Selected passage below:
Jiangjie (Becket) Qin



On Mon, Nov 7, 2016 at 9:59 AM, Michael Pearce <Michael.Pearce@ig.com>
wrote:

> Hi Becket,
>
> We were thinking more about having the logic that’s in the method
> shouldRetainMessage configurable via http://kafka.apache.org/
> documentation.html#brokerconfigs  at a broker/topic level. And then scrap
> auto converting the message, and allow organisations to manage the rollout
> of enabling of the feature.
> (this isn’t in documentation but in response to the discussion thread as
> an alternative approach to roll out the feature)
>
> Does this make any more sense?
>
> Thanks
> Mike
>
> On 11/3/16, 2:27 PM, "Becket Qin" <becket.qin@gmail.com> wrote:
>
>     Hi Michael,
>
>     Do you mean using a new configuration it is just the exiting
>     message.format.version config? It seems the message.format.version
> config
>     is enough in this case. And the default value would always be the
> latest
>     version.
>
>     > Message version migration would be handled as like in KIP-32
>
>     Also just want to confirm on this. Today if an old consumer consumes a
> log
>     compacted topic and sees an empty value, it knows that is a tombstone.
>     After we start to use the attribute bit, a tombstone message can have a
>     non-empty value. So by "like in KIP-32" you mean we will remove the
> value
>     to down convert the message if the consumer version is old, right?
>
>     Thanks.
>
>     Jiangjie (Becket) Qin
>
>     On Wed, Nov 2, 2016 at 1:37 AM, Michael Pearce <Michael.Pearce@ig.com>
>     wrote:
>
>     > Hi Joel , et al.
>     >
>     > Any comments on the below idea to handle roll out / compatibility of
> this
>     > feature, using a configuration?
>     >
>     > Does it make sense/clear?
>     > Does it add value?
>     > Do we want to enforce flag by default, or value by default, or both?
>     >
>     > Cheers
>     > Mike
>     >
>     >
>     > On 10/27/16, 4:47 PM, "Michael Pearce" <Michael.Pearce@ig.com>
> wrote:
>     >
>     >     Thanks, James, I think this is a really good addition to the KIP
>     > details, please feel free to amend the wiki/add the use cases, also
> if any
>     > others you think of. I definitely think its worthwhile documenting.
End of Selected passage.
Data under study below:
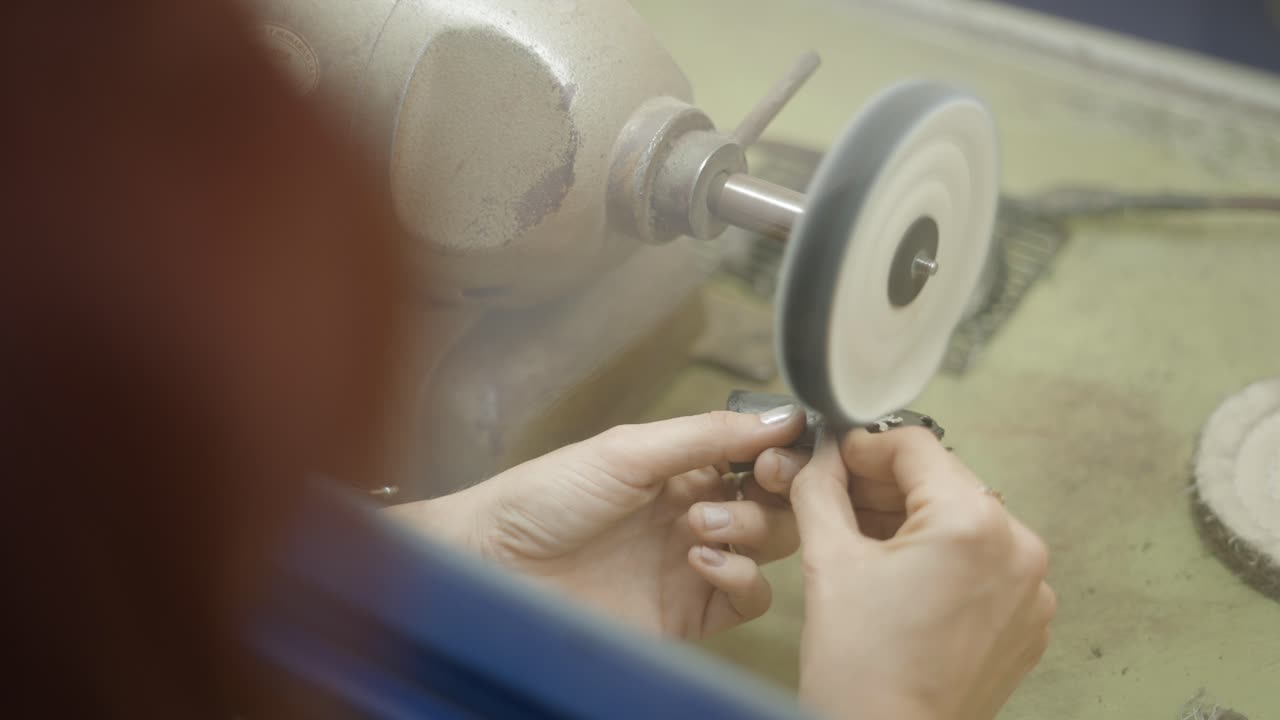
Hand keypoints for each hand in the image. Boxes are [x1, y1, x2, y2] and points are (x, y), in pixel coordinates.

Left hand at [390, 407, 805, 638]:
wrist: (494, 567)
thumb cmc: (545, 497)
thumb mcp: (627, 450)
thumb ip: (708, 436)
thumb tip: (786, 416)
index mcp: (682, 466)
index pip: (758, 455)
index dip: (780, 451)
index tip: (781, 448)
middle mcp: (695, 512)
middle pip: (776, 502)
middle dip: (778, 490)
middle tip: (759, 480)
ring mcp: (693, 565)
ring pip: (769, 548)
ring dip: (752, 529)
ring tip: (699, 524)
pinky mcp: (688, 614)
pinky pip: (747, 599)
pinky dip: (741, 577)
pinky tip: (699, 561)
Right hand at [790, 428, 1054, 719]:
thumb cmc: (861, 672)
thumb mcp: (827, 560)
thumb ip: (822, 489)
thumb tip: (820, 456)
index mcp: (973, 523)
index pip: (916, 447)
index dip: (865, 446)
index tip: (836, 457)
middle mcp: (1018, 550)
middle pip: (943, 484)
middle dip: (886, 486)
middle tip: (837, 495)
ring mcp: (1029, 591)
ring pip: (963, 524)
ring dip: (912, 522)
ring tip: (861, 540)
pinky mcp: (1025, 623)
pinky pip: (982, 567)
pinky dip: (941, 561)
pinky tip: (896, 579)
End of Data under study.
Data under study below:
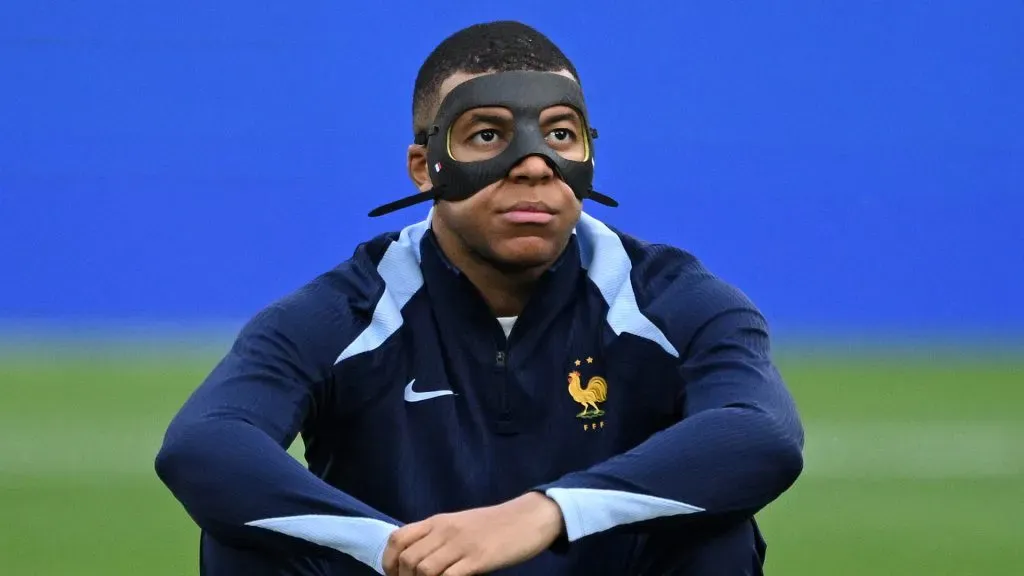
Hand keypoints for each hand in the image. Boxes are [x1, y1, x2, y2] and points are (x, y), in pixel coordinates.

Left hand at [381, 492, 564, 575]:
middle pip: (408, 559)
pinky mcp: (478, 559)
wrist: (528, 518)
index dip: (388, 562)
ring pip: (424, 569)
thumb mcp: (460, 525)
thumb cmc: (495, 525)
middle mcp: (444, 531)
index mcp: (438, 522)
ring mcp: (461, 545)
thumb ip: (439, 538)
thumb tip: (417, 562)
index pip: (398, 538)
End of Data under study.
## Exercise set
1: Answer these questions using the email thread:
(a) Which existing configuration does Becket suggest is enough in this case?
(b) Today, how does an old consumer of a log compacted topic know that a message is a tombstone?
(c) On what date did Michael Pearce send the message that opens "Hi Joel , et al."?
2: Return the passage of the email thread that begins at the words "On Mon, Nov" and stops after "any more sense?", copied word for word.

## Answers in order
1:
(a) The message.format.version config.
(b) It sees an empty value.
(c) Wednesday, November 2, 2016.

2:
On Mon, Nov 7, 2016 at 9:59 AM, Michael Pearce <Michael.Pearce@ig.com>
wrote:

> Hi Becket,
>
> We were thinking more about having the logic that’s in the method
> shouldRetainMessage configurable via http://kafka.apache.org/
> documentation.html#brokerconfigs  at a broker/topic level. And then scrap
> auto converting the message, and allow organisations to manage the rollout
> of enabling of the feature.
> (this isn’t in documentation but in response to the discussion thread as
> an alternative approach to roll out the feature)
>
> Does this make any more sense?